以下は2020年3月期の有価証券報告書の配当政策からの抜粋です。
「累進配当」という聞きなれない用語です。ググると今の配当は下げることなく、利益成長に合わせて増配していくという意味のようですが、同じような言葉で「累進課税」は所得が多い人にはたくさんの税金を課し、所得が少ない人には少ない税金でよいという意味なので、累進配当も利益が少なくなれば配当も減らすという意味なんじゃないかというイメージも持ってしまうので、いまいちしっくりきません。ちなみに、2021/3期は最終減益でしたが配当は維持しましたので、今の配当が減らされることがないという意味で「累進配当」は維持されました。

三菱商事のキャッシュ・フローの状況

配当の原資となるキャッシュ・フローはどうか。簡単にまとめました。投資を行った後のFCF(フリー・キャッシュ・フロー)は安定して黒字です。ちなみに、2020/3期のFCFが低いのはその期の投資額が大きかったためです(欧州のエネルギー企業の取得等)。キャッシュフローが安定していると配当も安定して出せますね。

以下の2つの資料は会社作成の資料です。
出典は1つ目が2019年度の統合報告書で、2つ目が2021/3期の決算説明資料です。
営業収益CF(三菱商事独自用語ですが、営業CFから運転資本増減を除き、IFRS16リースの支払い後の意味です)は毎期6,000億円強と稼ぐ力は安定しています。
ちなみに、営業CFからIFRS16リースの影響を除いているのはわかりやすいですね。他社比較という意味でも、こっちの方がわかりやすいです。

三菱商事の事業ポートフォリオ

以下は2021/3期の決算説明会資料からの抜粋です。セグメント情報がカラフルなこと、、、事業が分散されているということは、業績も安定するということですね。成長分野の事業もあれば、キャッシュカウの事業もあることでしょう。事業ポートフォリオを入れ替えながら安定したキャッシュを稼ぎ続けてほしいものです。

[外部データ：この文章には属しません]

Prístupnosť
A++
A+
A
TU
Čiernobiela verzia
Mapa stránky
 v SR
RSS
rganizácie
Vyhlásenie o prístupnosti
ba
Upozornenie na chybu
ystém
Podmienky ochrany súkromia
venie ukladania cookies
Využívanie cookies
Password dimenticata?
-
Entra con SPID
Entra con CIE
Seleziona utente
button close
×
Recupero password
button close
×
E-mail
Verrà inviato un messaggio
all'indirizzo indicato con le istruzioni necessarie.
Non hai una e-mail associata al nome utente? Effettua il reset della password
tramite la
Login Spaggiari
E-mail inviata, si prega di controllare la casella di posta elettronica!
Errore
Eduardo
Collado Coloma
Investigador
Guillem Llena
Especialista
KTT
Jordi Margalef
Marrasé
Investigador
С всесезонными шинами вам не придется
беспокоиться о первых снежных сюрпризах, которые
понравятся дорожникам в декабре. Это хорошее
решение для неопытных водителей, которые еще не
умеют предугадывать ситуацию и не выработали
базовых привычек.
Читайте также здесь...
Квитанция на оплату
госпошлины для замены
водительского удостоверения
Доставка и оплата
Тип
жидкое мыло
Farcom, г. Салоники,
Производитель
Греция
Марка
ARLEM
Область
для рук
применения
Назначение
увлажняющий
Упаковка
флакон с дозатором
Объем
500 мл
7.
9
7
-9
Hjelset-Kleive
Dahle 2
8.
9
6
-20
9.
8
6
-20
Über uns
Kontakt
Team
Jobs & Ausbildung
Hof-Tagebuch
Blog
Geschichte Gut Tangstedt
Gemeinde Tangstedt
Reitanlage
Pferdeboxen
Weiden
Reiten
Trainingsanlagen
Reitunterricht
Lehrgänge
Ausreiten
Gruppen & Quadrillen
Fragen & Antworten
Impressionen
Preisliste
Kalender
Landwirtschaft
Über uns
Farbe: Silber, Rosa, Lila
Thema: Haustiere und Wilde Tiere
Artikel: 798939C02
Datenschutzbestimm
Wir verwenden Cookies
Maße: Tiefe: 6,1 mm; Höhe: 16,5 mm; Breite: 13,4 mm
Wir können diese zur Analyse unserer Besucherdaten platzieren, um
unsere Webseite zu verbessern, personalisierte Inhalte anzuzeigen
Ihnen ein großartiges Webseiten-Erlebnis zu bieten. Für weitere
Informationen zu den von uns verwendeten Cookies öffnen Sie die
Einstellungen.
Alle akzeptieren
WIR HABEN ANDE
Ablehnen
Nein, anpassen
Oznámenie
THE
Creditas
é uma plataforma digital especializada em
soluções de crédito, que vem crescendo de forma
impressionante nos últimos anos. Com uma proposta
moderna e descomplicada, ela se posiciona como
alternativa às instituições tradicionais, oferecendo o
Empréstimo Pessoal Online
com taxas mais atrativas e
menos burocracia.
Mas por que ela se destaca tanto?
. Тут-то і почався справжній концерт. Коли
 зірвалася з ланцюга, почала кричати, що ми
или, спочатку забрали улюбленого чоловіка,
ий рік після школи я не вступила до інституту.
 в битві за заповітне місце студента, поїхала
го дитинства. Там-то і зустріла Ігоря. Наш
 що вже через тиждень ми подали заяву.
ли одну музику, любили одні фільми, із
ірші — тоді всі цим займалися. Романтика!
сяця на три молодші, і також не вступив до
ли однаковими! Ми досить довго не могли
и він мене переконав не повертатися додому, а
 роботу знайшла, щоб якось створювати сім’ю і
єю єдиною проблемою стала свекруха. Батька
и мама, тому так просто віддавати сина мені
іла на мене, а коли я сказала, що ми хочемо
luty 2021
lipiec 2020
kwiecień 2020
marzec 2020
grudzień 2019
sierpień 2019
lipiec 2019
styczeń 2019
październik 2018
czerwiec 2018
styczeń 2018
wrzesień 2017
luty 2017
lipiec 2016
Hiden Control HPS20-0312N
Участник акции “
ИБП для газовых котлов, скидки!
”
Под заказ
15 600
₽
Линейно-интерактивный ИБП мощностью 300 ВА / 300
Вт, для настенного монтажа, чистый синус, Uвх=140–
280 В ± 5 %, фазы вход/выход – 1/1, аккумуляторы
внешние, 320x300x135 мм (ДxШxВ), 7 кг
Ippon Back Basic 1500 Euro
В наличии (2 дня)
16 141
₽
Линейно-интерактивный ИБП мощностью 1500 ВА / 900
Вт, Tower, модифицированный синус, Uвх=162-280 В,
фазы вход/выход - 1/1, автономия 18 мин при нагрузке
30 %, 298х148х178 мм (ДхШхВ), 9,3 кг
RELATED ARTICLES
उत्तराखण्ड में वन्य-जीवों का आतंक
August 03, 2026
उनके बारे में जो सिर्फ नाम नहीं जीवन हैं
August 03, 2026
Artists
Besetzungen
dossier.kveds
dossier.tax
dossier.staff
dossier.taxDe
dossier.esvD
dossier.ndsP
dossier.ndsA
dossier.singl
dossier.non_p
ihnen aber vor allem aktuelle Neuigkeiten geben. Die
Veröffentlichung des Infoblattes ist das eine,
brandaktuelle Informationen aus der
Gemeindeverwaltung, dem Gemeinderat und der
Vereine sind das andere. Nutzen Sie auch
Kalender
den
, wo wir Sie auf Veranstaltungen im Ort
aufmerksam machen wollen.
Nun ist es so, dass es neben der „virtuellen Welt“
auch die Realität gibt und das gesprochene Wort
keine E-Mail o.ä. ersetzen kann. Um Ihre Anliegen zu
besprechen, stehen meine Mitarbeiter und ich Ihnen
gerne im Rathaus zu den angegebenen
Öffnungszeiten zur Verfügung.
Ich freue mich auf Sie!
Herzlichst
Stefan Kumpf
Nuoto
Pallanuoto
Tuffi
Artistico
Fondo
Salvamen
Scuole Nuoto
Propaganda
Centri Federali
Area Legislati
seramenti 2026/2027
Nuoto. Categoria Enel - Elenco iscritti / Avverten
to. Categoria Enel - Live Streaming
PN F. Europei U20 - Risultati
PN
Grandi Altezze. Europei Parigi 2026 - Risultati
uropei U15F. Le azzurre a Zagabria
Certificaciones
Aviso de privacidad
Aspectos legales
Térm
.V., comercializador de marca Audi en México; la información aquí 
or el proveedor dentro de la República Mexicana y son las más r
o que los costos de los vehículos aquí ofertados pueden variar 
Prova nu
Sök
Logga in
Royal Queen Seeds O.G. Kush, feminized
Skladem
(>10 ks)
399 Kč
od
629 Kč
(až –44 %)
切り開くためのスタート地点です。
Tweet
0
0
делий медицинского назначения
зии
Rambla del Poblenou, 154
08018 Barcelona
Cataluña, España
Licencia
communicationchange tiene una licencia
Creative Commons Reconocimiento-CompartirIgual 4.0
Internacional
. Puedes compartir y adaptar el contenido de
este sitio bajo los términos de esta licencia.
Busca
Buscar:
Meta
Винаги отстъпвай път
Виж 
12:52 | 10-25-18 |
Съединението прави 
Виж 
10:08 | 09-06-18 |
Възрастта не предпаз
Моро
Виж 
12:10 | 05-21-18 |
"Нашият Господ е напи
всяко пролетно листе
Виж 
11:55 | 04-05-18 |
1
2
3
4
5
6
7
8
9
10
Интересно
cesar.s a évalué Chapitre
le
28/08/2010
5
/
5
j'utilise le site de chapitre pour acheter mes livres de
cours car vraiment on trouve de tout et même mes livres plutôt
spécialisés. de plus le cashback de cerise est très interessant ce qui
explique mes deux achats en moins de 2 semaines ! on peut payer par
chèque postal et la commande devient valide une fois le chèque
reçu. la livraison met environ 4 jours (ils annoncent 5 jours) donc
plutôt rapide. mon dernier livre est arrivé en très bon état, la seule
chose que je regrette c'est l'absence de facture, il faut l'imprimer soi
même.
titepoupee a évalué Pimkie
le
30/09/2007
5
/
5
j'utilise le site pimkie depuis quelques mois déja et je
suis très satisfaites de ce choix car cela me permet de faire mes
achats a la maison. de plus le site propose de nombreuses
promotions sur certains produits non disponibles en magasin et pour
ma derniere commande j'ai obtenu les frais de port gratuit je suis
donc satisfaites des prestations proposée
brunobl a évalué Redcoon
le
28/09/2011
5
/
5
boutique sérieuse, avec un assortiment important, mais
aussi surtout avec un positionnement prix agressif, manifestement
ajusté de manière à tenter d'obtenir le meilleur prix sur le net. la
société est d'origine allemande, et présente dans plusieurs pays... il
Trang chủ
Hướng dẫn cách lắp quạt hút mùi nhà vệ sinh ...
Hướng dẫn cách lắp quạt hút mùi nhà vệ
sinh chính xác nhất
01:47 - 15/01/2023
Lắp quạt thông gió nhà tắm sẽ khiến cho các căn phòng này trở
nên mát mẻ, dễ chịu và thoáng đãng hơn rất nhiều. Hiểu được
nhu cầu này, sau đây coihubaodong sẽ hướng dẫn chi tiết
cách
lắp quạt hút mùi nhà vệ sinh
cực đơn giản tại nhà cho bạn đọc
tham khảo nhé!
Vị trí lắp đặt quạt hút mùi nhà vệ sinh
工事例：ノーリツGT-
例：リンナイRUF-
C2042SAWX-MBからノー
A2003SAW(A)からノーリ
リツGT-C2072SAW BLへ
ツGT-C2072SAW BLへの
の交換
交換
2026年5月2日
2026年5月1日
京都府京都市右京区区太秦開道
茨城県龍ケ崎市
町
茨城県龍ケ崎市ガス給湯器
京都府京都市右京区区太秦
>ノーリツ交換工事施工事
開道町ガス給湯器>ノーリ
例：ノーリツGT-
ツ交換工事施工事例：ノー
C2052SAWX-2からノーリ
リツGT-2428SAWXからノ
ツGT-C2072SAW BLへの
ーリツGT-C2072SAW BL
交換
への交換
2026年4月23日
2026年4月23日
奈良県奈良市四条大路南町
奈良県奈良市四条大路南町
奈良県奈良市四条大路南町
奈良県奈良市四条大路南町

まとめ:分散投資⇒キャッシュフローの安定⇒配当も安定

三菱商事は、必要な投資もしながらも余剰資金はしっかりと株主還元を行う、成熟企業らしい安定性が個人投資家から人気を集める秘密だと改めて感じました。

そして、その安定性は商社の分散投資の結果であることは間違いありません。分散することでリスクを下げる、個人投資家も学ぶことが多くありそうです。
なお、2021/3期のローソン減損は、ローソンへの投資が全額回収できないということで、ローソン事業から得られる将来CFの減少を意味し、そのこと自体はネガティブですが、商社という幅広く分散されたポートフォリオのごくごく一部であるということからすると大勢にはそれほど影響はないのでしょう。

あまり値上がりはしないまでも、永久保有で配当をずーっともらうというのも悪くないですね。